My theme for the month: damage control. I usually go nuts with eating and all that for the holidays.
- I won’t be traveling home this year for family events and celebrations and all that, so that has the silver lining of potentially healthier eating.
What does it mean…
I guess if I break it to 3 lead/lag goal pairings…
- Movement: Daily workout -> 160 pounds Dec 31
- Nutrition: More protein/fiber/greens -> 160 pounds by Dec 31
And some making goals without any outcomes attached. I’d attach some subscribes or something but the leading indicator (making stuff) doesn’t really have a direct effect on the metrics.
It’d probably be more like commenting on other stuff and deliberately promoting these things.
- Making: 4 videos to YouTube
- Making: 4 podcasts published
- Making: 30 sketch timelapses to Instagram
- Making: 12 sketch posts to Twitter
I have, of course, switched programs 3 times in 3 days.
I want to build up some momentum for the new year.
I also started listening to Atomic Habits again, so maybe I’ll share a habits quote with each of these posts. Here’s one from James Clear:
Furthermore, it’s not always about what happens during the workout. It’s about being the type of person who doesn’t miss workouts. It’s easy to train when you feel good, but it’s crucial to show up when you don’t feel like it—even if you do less than you hope. Going to the gym for five minutes may not improve your performance, but it reaffirms your identity.
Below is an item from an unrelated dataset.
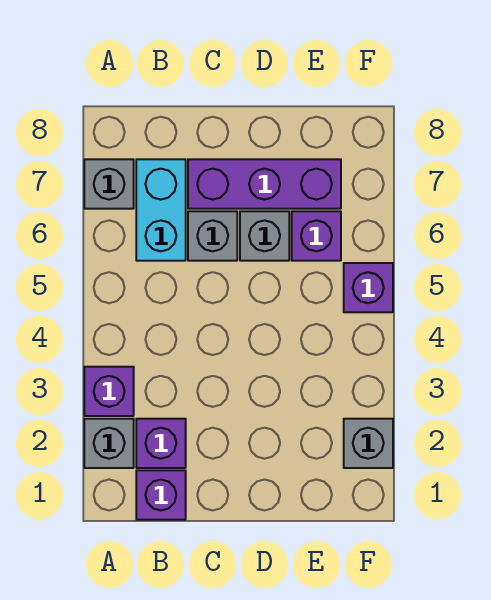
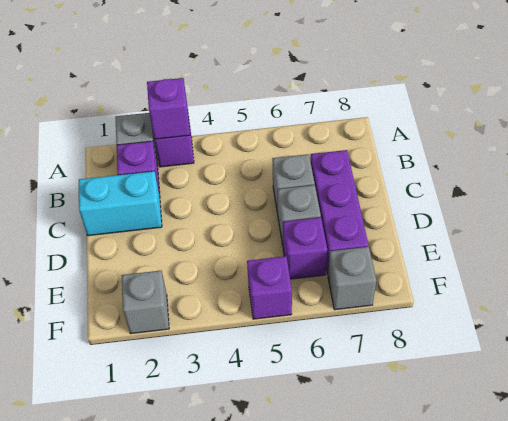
grey 1x1 brick [84,159,134,209] -> grey 1x1 brick moved to [328,247,376,310]
purple 1x1 brick [136,470,186,520] -> purple 1x1 brick moved to [147,78,190,139]
cyan 1x2 brick [136,159,186,261] -> cyan 1x2 brick moved to [79,171,162,236]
This reminds me of this short video I made about doing your practice. Figuring out a way to show up every day is important. It’s especially important when you don’t have ideal conditions.
You might think you need flow to get good creative work done. You might also need ideal conditions to get into flow. It’s going to be hard to be consistent if you need the perfect environment to get started.
In “The Practice”, Seth Godin suggests a re-frame: Do the work first to allow flow to appear as a symptom. (But not every time.)